- [Actions to take]
1. Answer these from the text on building a budget machine-learning server:
(a) Which component handles the bulk of the machine-learning computations, and what is it good at?
(b) What computer did the author buy, and what did it cost?
(c) How much RAM did that computer have, and of what type?
2. Reproduce the text on building a budget machine-learning server from "Having ample VRAM" down to "subsequent data transfer.".

- [Source extract]
Content starts

Building a private AI/Machine-Learning server on a budget

In an attempt to better understanding machine learning (ML) software, it seemed like a good idea to set up a private server to run software like PyTorch, TensorFlow, and even large language models or text-to-image generators. These are among the most prevalent applications of machine learning, so it made sense to build a computer capable of executing such tasks to gain hands-on experience and deeper knowledge on the subject.

To achieve this, a computer with sufficient computational power was necessary to these programs in a reasonable timeframe. While the majority of modern computers can run these types of programs, their performance depends on the available processing power. The processor can be used to perform machine learning computations, but it will be relatively slow. Some of this can be circumvented by using a processor with multiple cores and threads to enhance the ability to perform parallel computations.

See: GPU vs CPU

However, the primary component involved in running machine learning software is a graphics card (GPU). These cards handle the overwhelming bulk of the ML computations because they excel at matrix multiplications. Consequently, besides the raw computation power of a GPU, the video memory (V-RAM) of the graphics card becomes a crucial factor. This dedicated memory, separate from system RAM, is specifically designed for the graphics card’s operation.

See:

Having ample VRAM allows more complex programs to be loaded into the graphics card, enabling faster computations as data transfer between the rest of the computer and the graphics card is minimized. This reduction in back-and-forth communication helps circumvent bottlenecks present in the subsequent data transfer.

Based on these considerations, should sufficient VRAM be available, the computational prowess of the graphics card becomes the primary concern. Newer graphics cards generally require less power for equivalent performance, while the performance of an individual graphics card is directly tied to the power it uses; more power draw typically means better performance. This results in a compromise between desired computational power and the computer’s physical ability to deliver power.

Selecting Hardware

I opted for an affordable desktop computer from a surplus store, specifically a used Dell T-1700. It featured a 4th-gen Xeon E3-1271v3 CPU with 4 cores and 8 threads with 8Mb cache, and 32GB DDR3 RAM. By 2025 standards, these specifications are modest, wherein the Xeon CPU released in ~2013 is comparable to 10th generation i3-10100f released in 2020. Given these specifications, the $50 price for the entire computer was well worth it.

Content ends

- [Recorded data]
Content starts

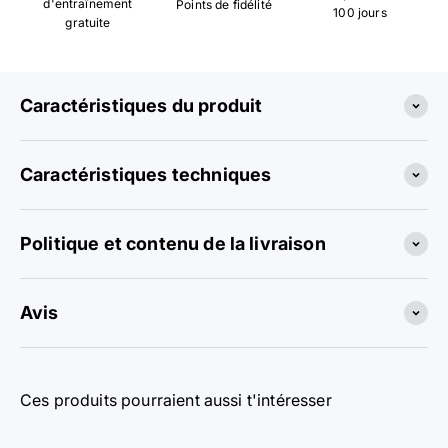
d'entraînement
Points de fidélité
100 jours
gratuite
Caractéristiques du produit
Caractéristiques techniques
Politique et contenu de la livraison
Avis
Ces produits pourraient aussi t'intéresser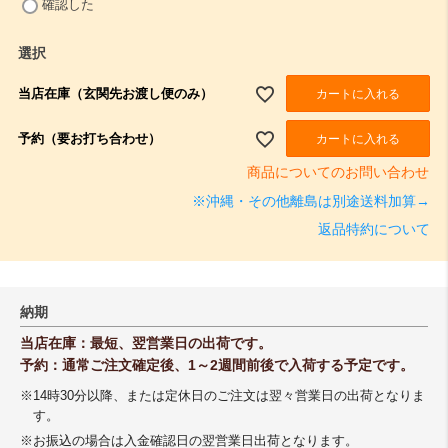
(
確認した
必
須
選択
)
当店在庫（玄関先お渡し便のみ）
カートに入れる
予約（要お打ち合わせ）
カートに入れる
商品についてのお問い合わせ
※沖縄・その他離島は別途送料加算→
返品特約について
納期
当店在庫：最短、翌営業日の出荷です。
予約：通常ご注文確定後、1～2週間前後で入荷する予定です。
※14時30分以降、または定休日のご注文は翌々営業日の出荷となりま
す。
※お振込の場合は入金確認日の翌営業日出荷となります。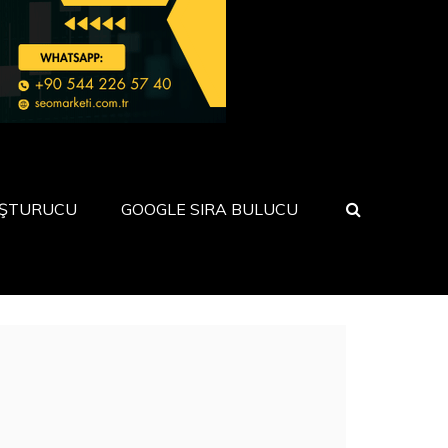
UŞTURUCU
GOOGLE SIRA BULUCU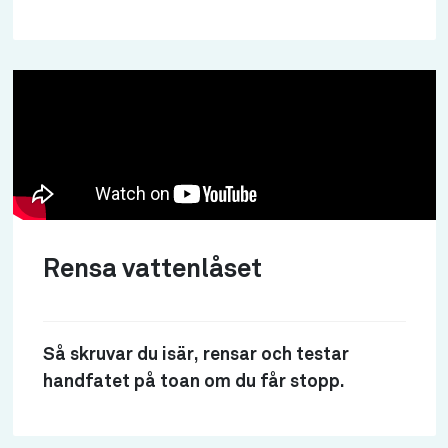
Rensa vattenlåset
Så skruvar du isär, rensar och testar
handfatet på toan om du får stopp.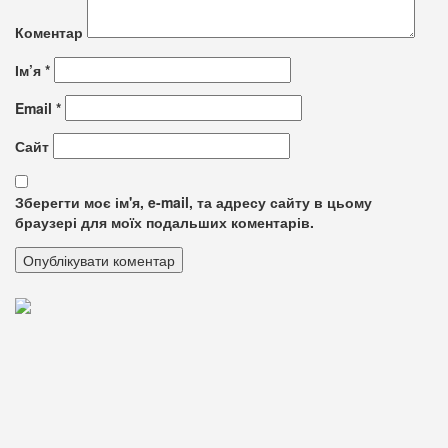
Коментар
Ім’я
*
Email
*
Сайт
Зберегти моє ім'я, e-mail, та адресу сайту в цьому
браузері для моїх подальших коментарів.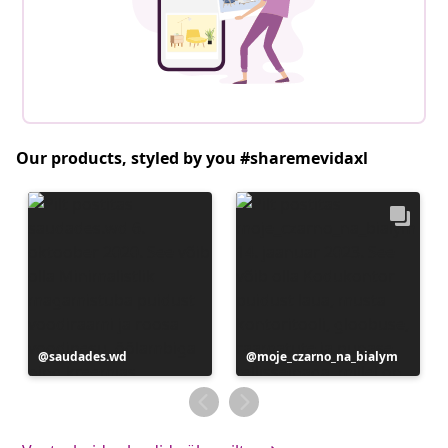
Our products, styled by you #sharemevidaxl
Postitus
saudades.wd
Postitus
moje_czarno_na_bialym
avaldatud
avaldatud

Content ends

- [Outputs in order]
1.
(a) The graphics card (GPU), which excels at matrix multiplications.
(b) A used Dell T-1700, for $50.
(c) 32GB of DDR3 RAM.

2.
Having ample VRAM allows more complex programs to be loaded into the graphics card, enabling faster computations as data transfer between the rest of the computer and the graphics card is minimized. This reduction in back-and-forth communication helps circumvent bottlenecks present in the subsequent data transfer.